Tier 1 — Universal (any programmer)

Symbols Domain
+ - * / % Arithmetic
< > <= >= === != Comparison
&& || unary_! Boolean logic
& | ^ ~ << >> >>> Bitwise (integral types)

Tier 2 — Scala-standard (Scala devs expect these)

Symbol Reads as Precedent
++ "concat" Seq.++
:+ "append" Seq.:+
+: "prepend" Seq.+:
/ "slash" / "child" Path composition
:= "assign" Config/template DSLs

Tier 3 — Domain-scoped DSL (obvious to practitioners of that domain)

Allowed only when ALL of these hold:

  1. Domain-native — The symbol mirrors notation that practitioners already use outside of Scala (CSS syntax, SQL operators, regex, math notation, etc.)
  2. Scoped — The operator lives inside a DSL-specific package/object, not in general-purpose APIs.
  3. Still aliases a named method — Rule 1 still applies, no exceptions.
  4. Documented at DSL entry point — A quick-reference table of the DSL's operators exists in its Scaladoc or docs page.

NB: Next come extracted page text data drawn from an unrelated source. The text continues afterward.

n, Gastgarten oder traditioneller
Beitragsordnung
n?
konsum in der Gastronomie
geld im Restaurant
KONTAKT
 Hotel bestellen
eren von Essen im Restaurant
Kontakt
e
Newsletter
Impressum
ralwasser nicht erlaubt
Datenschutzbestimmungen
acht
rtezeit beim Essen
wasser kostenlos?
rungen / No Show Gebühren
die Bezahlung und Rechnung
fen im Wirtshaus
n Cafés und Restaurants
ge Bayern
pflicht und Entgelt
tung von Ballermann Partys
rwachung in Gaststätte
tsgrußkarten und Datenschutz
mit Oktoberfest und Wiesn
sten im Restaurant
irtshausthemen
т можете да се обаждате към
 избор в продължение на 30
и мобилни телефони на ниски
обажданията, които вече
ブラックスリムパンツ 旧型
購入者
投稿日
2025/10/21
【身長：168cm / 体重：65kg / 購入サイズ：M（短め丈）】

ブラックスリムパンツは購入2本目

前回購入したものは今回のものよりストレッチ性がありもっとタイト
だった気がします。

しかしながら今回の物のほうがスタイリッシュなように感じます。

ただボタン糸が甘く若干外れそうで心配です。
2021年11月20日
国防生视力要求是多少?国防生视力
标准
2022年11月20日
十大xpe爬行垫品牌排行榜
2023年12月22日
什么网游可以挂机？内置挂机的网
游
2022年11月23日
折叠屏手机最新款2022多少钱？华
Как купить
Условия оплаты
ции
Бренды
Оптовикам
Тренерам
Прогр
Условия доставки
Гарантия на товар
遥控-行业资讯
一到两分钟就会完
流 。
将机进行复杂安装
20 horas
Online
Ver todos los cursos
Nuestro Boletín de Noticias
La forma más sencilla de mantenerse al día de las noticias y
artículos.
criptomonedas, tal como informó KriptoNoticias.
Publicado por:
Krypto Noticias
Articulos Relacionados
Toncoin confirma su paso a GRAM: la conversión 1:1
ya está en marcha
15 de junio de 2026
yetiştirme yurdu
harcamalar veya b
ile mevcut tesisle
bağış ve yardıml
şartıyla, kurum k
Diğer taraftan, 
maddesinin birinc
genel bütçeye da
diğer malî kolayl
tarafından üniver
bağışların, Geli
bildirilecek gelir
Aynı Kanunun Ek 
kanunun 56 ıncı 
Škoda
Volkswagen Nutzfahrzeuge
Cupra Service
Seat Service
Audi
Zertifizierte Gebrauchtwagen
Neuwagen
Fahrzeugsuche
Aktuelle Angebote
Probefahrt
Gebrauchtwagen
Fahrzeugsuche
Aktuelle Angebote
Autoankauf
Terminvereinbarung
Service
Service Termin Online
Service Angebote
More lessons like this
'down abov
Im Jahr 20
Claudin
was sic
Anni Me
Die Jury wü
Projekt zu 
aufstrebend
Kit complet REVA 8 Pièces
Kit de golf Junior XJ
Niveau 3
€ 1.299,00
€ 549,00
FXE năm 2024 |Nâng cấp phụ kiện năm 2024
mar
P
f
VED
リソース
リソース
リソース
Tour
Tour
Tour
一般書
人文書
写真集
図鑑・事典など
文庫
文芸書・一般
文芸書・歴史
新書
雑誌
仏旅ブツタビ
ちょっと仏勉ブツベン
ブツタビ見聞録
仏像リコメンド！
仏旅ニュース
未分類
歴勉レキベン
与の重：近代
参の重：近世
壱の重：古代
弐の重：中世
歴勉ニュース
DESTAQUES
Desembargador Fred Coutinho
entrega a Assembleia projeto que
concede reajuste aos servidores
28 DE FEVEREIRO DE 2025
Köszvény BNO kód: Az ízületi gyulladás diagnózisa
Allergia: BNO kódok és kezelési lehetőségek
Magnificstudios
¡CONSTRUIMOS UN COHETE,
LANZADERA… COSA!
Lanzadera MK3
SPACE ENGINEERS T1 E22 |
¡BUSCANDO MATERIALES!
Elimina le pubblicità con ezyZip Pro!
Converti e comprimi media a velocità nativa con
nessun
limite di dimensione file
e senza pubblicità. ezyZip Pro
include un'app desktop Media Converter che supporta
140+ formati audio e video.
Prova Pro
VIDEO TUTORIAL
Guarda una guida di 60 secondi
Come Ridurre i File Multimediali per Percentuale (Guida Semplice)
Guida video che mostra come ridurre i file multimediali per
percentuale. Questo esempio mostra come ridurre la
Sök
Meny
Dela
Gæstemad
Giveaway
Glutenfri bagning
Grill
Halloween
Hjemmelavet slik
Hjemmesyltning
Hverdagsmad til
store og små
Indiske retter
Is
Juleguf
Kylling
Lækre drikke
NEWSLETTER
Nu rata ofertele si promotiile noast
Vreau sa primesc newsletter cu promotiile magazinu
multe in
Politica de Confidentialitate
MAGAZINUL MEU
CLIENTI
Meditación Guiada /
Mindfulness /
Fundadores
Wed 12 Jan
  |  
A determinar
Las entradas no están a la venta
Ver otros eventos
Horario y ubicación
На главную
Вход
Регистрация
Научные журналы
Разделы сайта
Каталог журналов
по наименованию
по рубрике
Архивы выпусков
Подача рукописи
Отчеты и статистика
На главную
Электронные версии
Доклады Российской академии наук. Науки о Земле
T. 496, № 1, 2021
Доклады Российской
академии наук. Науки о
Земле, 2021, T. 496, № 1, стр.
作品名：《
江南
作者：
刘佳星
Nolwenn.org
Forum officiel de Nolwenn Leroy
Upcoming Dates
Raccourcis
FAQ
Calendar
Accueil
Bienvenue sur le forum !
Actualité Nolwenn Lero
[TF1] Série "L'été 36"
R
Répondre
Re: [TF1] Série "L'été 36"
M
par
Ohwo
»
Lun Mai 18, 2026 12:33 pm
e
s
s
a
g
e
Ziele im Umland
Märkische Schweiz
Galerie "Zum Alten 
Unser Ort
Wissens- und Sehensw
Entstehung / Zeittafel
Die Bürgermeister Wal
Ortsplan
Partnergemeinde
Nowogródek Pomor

Examples of what qualifies:

DSL Operator Why it's clear
CSS := for property values CSS devs write color: red — colon-assign is natural
CSS - in compound names CSS devs write font-size — hyphen is native CSS
HTML := for attributes href := "/home" reads like href="/home"
Path / for segments Universal path separator
JSON / for pointer paths RFC 6901 notation

Examples of what does NOT qualify:

Rejected Why
~> for CSS transitions Not how CSS notation works — invented symbolism
|+| for style merging Category theory, not CSS
>>> for selector chaining Multi-arrow chain, not domain-native

Banned (no exceptions)

  • Multi-arrow chains: >+> >=> >>> <<< ==> ~> <~
  • Category-theory art: |+| <*> <+> *> <* >>=
  • Ambiguous singles: <> ? postfix !
  • Unicode: η
  • Any symbol with 3+ distinct punctuation characters
  • Invented symbolism — symbols that look related to the domain but aren't actually used in it

Decision Flowchart

Tier 1 or 2?  → YES → Use it (alias a named method)
               → NO  → Is it domain-native for a scoped DSL?
                         → YES + all 4 criteria met → Use it (alias a named method)
                         → NO → Use a named method. Period.

Enforcement

  • Every def <symbol> delegates to a named def.
  • Named method appears first in source; symbolic alias follows.
  • Scaladoc goes on the named method, not the symbol.
  • Tier 3 operators require a DSL operator table in the package/module docs.